Thursday, 15 August 2013

Magna Carta: A Tradition of Our Own

My guess is that many Canadians now know almost nothing about the Magna Carta - even many of the chattering classes. Maybe I'm wrong, but I don't think so. 

It's one of the things that makes the attempts of Len Rodness to bring a copy of the Magna Carta to Canada so interesting. (see this article in the Star about it.)What would we make of it now? 

The Magna Carta was the agreement signed by England's King John 1 in 1215 with the barons of his realm who rose up in rebellion and essentially forced him to sign an agreement limiting his powers. The medieval terms of the agreement were fairly narrow, but in later years it came to be part of an invented tradition of democracy in Britain, each generation using it to expand the democratic powers of parliament, a document that became powerful precisely because of its history and because it showed a very long standing tradition of limiting royal power (however limited the initial premise).

In bygone generations, English Canadians would have understood the Magna Carta as part of the British parliamentary legacy - part of the British tradition of liberty and fair play (with all of its omissions that often weren't acknowledged) that Canada inherited. In the 1950s when Liberals were busy demolishing the British symbols in Canada, much to the delight of French Canadian nationalists, and increasingly as many English Canadians didn't especially notice or bother about it, Eugene Forsey railed in indignation when Arthur Lower complained about how English Canadians took such things like the Magna Cart as a 'tradition not thine own.' 

This, to Forsey, was nonsense. It was his tradition. It was the tradition of Canada.

What would we think now?

Personally, I first heard of it when I was a young voracious reader of about eleven, poring through the historical novels of Sharon Kay Penman. Good reading still, though I can't find an image from the edition I read.

Friday, 9 August 2013

The Real McCoy

Who was Elijah McCoy? Until recently I hadn’t a clue. Probably I’m not alone.

When the good people of the 4thLine Theatre invited me to see a production of their latest play, ‘The Real McCoy, I soon found out. The play is a loosely historical and biographical story of McCoy, a black inventor, born in Upper Canada but who moved to the United States, and made a life for himself as an inventor of many things, notably a special cup that allowed steam engines to run for longer periods of time without having to be stopped every so often to be re-lubricated. If this sounds small, imagine a train trip (as the play asks you to do) interrupted every fifteen minutes by stops to re-lubricate the engines – the stops lasting longer than the journey.

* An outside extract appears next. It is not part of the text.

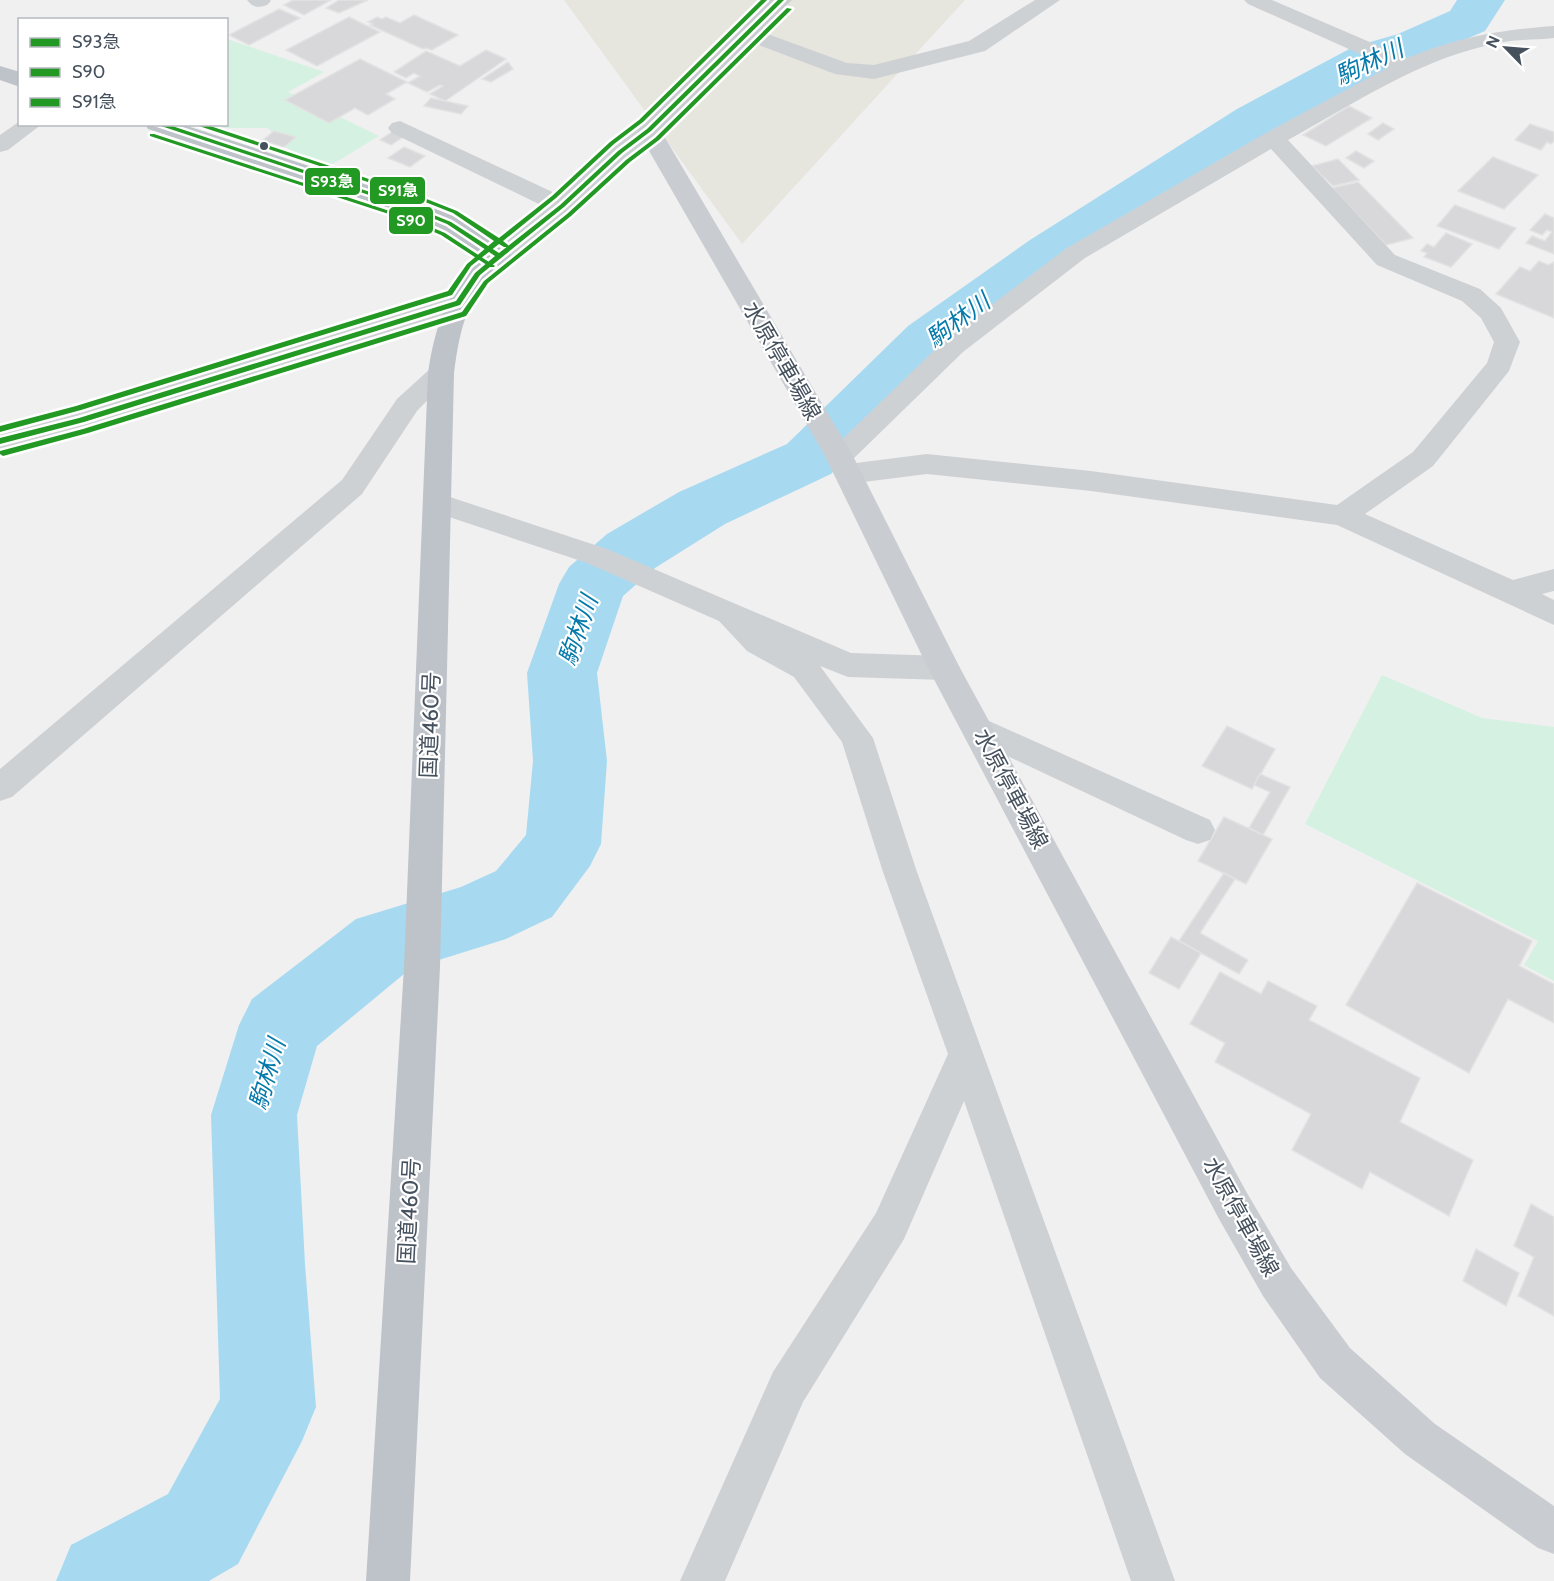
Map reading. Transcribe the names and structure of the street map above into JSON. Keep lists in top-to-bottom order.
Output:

Sounds like commuter hell.

I confess that I don’t know how much of the production is historically accurate. McCoy doesn’t get an entry in the Dictionary of Canadian Biography. He shows up only briefly in Robin Winks’ history of the blacks in Canada, as one amongst many Canadian blacks who drifted south to the United States in search of opportunity in the latter years of the nineteenth century. I haven’t done an extensive search, but it seems hard to find a good deal of material on him. What’s more, the writer of the play, Andrew Moodie, admits in the program that he has taken some liberties. He wanted to get at the human story of the man’s life. In this, he more than succeeded.

This blog isn’t usually the place to find a theatre review, so I won’t go on at length of the merits of the production (there are many).

As a work of history, the play is fascinating. Written and first produced in 2006, the play makes some interesting choices. The most noticeable is to make the endemic racism of McCoy’s life only one part of the production. An intelligent and ambitious man like McCoy would have had to face racism on a continuous and ongoing basis. It would have stunted his career, blighted many of his hopes. All of this is in the play, but the play is also much more than this. In many respects it succeeds at telling a deep and universal human story – at drawing anyone in.

I found myself chuckling at a moment early in the play when the young McCoy tries to smash a puzzle his father has given him – frustrated that he can’t get it right. One of my own sons does this on an almost daily basis, especially when hungry or tired. Lego is just too much. In the play McCoy’s father shushes his anger, consoles him and says ‘Anger blinds you. You can’t see when you’re angry.’ The situation is particular; its application is universal.

As I sat in the outdoor theatre in a crowd consisting entirely of white folks, watching this play put on by African Canadian actors, in rural Ontario, it reminded me that the inclusive history that many academics practice is part of something bigger. A historical play, whatever the liberties taken, is still a history lesson – and a much more pleasant one than I could deliver in a lecture hall.